Stored data
- - - - -

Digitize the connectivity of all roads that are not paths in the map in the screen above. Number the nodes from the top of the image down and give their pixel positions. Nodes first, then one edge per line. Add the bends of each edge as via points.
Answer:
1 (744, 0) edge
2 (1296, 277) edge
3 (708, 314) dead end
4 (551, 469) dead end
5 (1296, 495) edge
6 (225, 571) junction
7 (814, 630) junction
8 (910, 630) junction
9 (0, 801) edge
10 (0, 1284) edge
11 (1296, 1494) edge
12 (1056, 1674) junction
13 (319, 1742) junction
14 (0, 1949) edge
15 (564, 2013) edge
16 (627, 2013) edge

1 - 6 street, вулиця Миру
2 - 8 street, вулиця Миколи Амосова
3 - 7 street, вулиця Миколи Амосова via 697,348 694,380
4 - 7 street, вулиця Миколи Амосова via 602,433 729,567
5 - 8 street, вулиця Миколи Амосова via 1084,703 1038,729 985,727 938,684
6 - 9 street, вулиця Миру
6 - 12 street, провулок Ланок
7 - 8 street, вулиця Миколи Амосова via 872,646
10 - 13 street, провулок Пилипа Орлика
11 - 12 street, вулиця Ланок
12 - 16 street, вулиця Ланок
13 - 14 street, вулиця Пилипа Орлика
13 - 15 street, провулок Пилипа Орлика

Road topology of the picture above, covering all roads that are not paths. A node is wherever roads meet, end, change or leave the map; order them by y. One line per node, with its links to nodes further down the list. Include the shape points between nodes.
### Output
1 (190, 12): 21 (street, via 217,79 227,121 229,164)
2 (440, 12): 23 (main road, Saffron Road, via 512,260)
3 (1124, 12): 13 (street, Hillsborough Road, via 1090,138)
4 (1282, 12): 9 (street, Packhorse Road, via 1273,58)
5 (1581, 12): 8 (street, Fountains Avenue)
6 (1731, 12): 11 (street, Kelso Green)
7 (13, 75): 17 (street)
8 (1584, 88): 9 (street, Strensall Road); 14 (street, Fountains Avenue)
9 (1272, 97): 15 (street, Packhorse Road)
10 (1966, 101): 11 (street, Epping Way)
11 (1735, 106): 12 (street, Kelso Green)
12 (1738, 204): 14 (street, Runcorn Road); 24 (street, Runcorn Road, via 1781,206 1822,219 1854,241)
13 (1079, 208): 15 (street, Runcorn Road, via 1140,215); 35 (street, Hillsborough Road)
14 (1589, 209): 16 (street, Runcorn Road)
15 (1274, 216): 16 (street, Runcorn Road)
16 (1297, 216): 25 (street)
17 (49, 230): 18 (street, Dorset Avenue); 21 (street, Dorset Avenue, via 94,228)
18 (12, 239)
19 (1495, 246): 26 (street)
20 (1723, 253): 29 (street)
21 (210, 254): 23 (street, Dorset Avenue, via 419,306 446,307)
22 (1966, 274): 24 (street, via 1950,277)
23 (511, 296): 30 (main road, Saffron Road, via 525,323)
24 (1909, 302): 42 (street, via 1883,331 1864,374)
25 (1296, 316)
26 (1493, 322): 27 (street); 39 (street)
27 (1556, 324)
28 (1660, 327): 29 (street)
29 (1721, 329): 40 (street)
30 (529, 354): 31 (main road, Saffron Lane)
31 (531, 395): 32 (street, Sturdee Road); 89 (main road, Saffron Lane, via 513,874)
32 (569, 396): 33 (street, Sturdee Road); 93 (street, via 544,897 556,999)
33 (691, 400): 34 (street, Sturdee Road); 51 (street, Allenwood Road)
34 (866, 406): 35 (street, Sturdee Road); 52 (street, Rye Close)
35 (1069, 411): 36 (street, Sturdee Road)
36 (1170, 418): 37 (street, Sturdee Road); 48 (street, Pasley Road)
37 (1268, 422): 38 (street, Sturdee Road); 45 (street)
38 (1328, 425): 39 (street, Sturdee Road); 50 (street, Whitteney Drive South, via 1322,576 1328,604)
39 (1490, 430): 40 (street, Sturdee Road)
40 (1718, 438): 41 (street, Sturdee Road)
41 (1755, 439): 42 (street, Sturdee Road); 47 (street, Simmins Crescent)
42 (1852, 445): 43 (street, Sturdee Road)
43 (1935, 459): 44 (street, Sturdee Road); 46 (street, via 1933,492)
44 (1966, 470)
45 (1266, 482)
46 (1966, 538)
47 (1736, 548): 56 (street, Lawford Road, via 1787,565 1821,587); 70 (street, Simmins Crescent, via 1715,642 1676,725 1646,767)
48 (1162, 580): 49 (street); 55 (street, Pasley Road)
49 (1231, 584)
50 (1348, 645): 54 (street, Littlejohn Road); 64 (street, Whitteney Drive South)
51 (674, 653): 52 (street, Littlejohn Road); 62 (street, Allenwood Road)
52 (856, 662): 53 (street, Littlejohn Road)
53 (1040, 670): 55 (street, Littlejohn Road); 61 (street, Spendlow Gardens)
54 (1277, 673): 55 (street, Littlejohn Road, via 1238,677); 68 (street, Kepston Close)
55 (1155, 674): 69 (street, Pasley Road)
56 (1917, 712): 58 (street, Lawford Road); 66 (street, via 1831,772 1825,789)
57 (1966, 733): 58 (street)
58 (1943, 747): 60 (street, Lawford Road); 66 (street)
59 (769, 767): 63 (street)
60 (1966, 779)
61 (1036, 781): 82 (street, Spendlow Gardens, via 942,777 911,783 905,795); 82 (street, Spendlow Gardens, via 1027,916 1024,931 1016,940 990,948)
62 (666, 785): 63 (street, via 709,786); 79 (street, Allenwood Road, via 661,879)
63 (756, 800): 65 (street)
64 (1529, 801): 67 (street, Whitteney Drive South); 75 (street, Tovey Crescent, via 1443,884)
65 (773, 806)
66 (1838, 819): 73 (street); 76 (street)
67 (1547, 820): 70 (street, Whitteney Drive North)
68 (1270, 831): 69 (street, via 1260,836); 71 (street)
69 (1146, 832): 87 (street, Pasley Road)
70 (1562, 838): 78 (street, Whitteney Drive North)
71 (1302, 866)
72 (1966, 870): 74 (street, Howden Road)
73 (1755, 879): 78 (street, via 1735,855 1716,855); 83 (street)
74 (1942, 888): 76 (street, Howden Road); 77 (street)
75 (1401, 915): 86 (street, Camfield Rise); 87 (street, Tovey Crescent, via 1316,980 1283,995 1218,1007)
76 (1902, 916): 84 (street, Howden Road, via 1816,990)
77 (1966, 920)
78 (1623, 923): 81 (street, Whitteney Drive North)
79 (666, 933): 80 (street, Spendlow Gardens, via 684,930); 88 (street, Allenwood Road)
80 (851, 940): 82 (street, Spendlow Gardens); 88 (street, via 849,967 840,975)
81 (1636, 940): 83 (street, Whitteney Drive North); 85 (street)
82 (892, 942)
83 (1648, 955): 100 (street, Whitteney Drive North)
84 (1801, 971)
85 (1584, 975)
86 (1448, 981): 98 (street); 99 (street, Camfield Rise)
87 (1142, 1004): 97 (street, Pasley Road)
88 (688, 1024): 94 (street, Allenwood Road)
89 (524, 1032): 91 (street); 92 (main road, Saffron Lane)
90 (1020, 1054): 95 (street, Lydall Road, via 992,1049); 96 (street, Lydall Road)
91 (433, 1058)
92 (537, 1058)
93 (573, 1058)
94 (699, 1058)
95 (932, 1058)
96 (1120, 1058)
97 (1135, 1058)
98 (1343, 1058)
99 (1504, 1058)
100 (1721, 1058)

- - - - -

Give back the entries above precisely as they appear.

Solution>
Digitize the connectivity of all roads that are not paths in the map in the screen above. Number the nodes from the top of the image down and give their pixel positions. Nodes first, then one edge per line. Add the bends of each edge as via points.
Answer:
1 (744, 0) edge
2 (1296, 277) edge
3 (708, 314) dead end
4 (551, 469) dead end
5 (1296, 495) edge
6 (225, 571) junction
7 (814, 630) junction
8 (910, 630) junction
9 (0, 801) edge
10 (0, 1284) edge
11 (1296, 1494) edge
12 (1056, 1674) junction
13 (319, 1742) junction
14 (0, 1949) edge
15 (564, 2013) edge
16 (627, 2013) edge

1 - 6 street, вулиця Миру
2 - 8 street, вулиця Миколи Амосова
3 - 7 street, вулиця Миколи Амосова via 697,348 694,380
4 - 7 street, вулиця Миколи Амосова via 602,433 729,567
5 - 8 street, вулиця Миколи Амосова via 1084,703 1038,729 985,727 938,684
6 - 9 street, вулиця Миру
6 - 12 street, провулок Ланок
7 - 8 street, вулиця Миколи Амосова via 872,646
10 - 13 street, провулок Пилипа Орлика
11 - 12 street, вулиця Ланок
12 - 16 street, вулиця Ланок
13 - 14 street, вулиця Пилипа Орлика
13 - 15 street, провулок Пилипа Орлика

Road topology of the picture above, covering all roads that are not paths. A node is wherever roads meet, end, change or leave the map; order them by y. One line per node, with its links to nodes further down the list. Include the shape points between nodes.
### Output
1 (190, 12): 21 (street, via 217,79 227,121 229,164)
2 (440, 12): 23 (main road, Saffron Road, via 512,260)
3 (1124, 12): 13 (street, Hillsborough Road, via 1090,138)
4 (1282, 12): 9 (street, Packhorse Road, via 1273,58)
5 (1581, 12): 8 (street, Fountains Avenue)
6 (1731, 12): 11 (street, Kelso Green)
7 (13, 75): 17 (street)
8 (1584, 88): 9 (street, Strensall Road); 14 (street, Fountains Avenue)
9 (1272, 97): 15 (street, Packhorse Road)
10 (1966, 101): 11 (street, Epping Way)
11 (1735, 106): 12 (street, Kelso Green)
12 (1738, 204): 14 (street, Runcorn Road); 24 (street, Runcorn Road, via 1781,206 1822,219 1854,241)
13 (1079, 208): 15 (street, Runcorn Road, via 1140,215); 35 (street, Hillsborough Road)
14 (1589, 209): 16 (street, Runcorn Road)
15 (1274, 216): 16 (street, Runcorn Road)
16 (1297, 216): 25 (street)
17 (49, 230): 18 (street, Dorset Avenue); 21 (street, Dorset Avenue, via 94,228)
18 (12, 239)
19 (1495, 246): 26 (street)
20 (1723, 253): 29 (street)
21 (210, 254): 23 (street, Dorset Avenue, via 419,306 446,307)
22 (1966, 274): 24 (street, via 1950,277)
23 (511, 296): 30 (main road, Saffron Road, via 525,323)
24 (1909, 302): 42 (street, via 1883,331 1864,374)
25 (1296, 316)
26 (1493, 322): 27 (street); 39 (street)
27 (1556, 324)
28 (1660, 327): 29 (street)
29 (1721, 329): 40 (street)
30 (529, 354): 31 (main road, Saffron Lane)
31 (531, 395): 32 (street, Sturdee Road); 89 (main road, Saffron Lane, via 513,874)
32 (569, 396): 33 (street, Sturdee Road); 93 (street, via 544,897 556,999)
33 (691, 400): 34 (street, Sturdee Road); 51 (street, Allenwood Road)
34 (866, 406): 35 (street, Sturdee Road); 52 (street, Rye Close)
35 (1069, 411): 36 (street, Sturdee Road)
36 (1170, 418): 37 (street, Sturdee Road); 48 (street, Pasley Road)
37 (1268, 422): 38 (street, Sturdee Road); 45 (street)
38 (1328, 425): 39 (street, Sturdee Road); 50 (street, Whitteney Drive South, via 1322,576 1328,604)
39 (1490, 430): 40 (street, Sturdee Road)
40 (1718, 438): 41 (street, Sturdee Road)
41 (1755, 439): 42 (street, Sturdee Road); 47 (street, Simmins Crescent)
42 (1852, 445): 43 (street, Sturdee Road)
43 (1935, 459): 44 (street, Sturdee Road); 46 (street, via 1933,492)
44 (1966, 470)
45 (1266, 482)
46 (1966, 538)
47 (1736, 548): 56 (street, Lawford Road, via 1787,565 1821,587); 70 (street, Simmins Crescent, via 1715,642 1676,725 1646,767)
48 (1162, 580): 49 (street); 55 (street, Pasley Road)
49 (1231, 584)
50 (1348, 645): 54 (street, Littlejohn Road); 64 (street, Whitteney Drive South)
51 (674, 653): 52 (street, Littlejohn Road); 62 (street, Allenwood Road)
52 (856, 662): 53 (street, Littlejohn Road)
53 (1040, 670): 55 (street, Littlejohn Road); 61 (street, Spendlow Gardens)
54 (1277, 673): 55 (street, Littlejohn Road, via 1238,677); 68 (street, Kepston Close)
55 (1155, 674): 69 (street, Pasley Road)
56 (1917, 712): 58 (street, Lawford Road); 66 (street, via 1831,772 1825,789)
57 (1966, 733): 58 (street)
58 (1943, 747): 60 (street, Lawford Road); 66 (street)
59 (769, 767): 63 (street)
60 (1966, 779)
61 (1036, 781): 82 (street, Spendlow Gardens, via 942,777 911,783 905,795); 82 (street, Spendlow Gardens, via 1027,916 1024,931 1016,940 990,948)
62 (666, 785): 63 (street, via 709,786); 79 (street, Allenwood Road, via 661,879)
63 (756, 800): 65 (street)
64 (1529, 801): 67 (street, Whitteney Drive South); 75 (street, Tovey Crescent, via 1443,884)
65 (773, 806)
66 (1838, 819): 73 (street); 76 (street)
67 (1547, 820): 70 (street, Whitteney Drive North)
68 (1270, 831): 69 (street, via 1260,836); 71 (street)
69 (1146, 832): 87 (street, Pasley Road)
70 (1562, 838): 78 (street, Whitteney Drive North)
71 (1302, 866)
72 (1966, 870): 74 (street, Howden Road)
73 (1755, 879): 78 (street, via 1735,855 1716,855); 83 (street)
74 (1942, 888): 76 (street, Howden Road); 77 (street)
75 (1401, 915): 86 (street, Camfield Rise); 87 (street, Tovey Crescent, via 1316,980 1283,995 1218,1007)
76 (1902, 916): 84 (street, Howden Road, via 1816,990)
77 (1966, 920)
78 (1623, 923): 81 (street, Whitteney Drive North)
79 (666, 933): 80 (street, Spendlow Gardens, via 684,930); 88 (street, Allenwood Road)
80 (851, 940): 82 (street, Spendlow Gardens); 88 (street, via 849,967 840,975)
81 (1636, 940): 83 (street, Whitteney Drive North); 85 (street)
82 (892, 942)
83 (1648, 955): 100 (street, Whitteney Drive North)
84 (1801, 971)
85 (1584, 975)
86 (1448, 981): 98 (street); 99 (street, Camfield Rise)
87 (1142, 1004): 97 (street, Pasley Road)
88 (688, 1024): 94 (street, Allenwood Road)
89 (524, 1032): 91 (street); 92 (main road, Saffron Lane)
90 (1020, 1054): 95 (street, Lydall Road, via 992,1049); 96 (street, Lydall Road)
91 (433, 1058)
92 (537, 1058)
93 (573, 1058)
94 (699, 1058)
95 (932, 1058)
96 (1120, 1058)
97 (1135, 1058)
98 (1343, 1058)
99 (1504, 1058)
100 (1721, 1058)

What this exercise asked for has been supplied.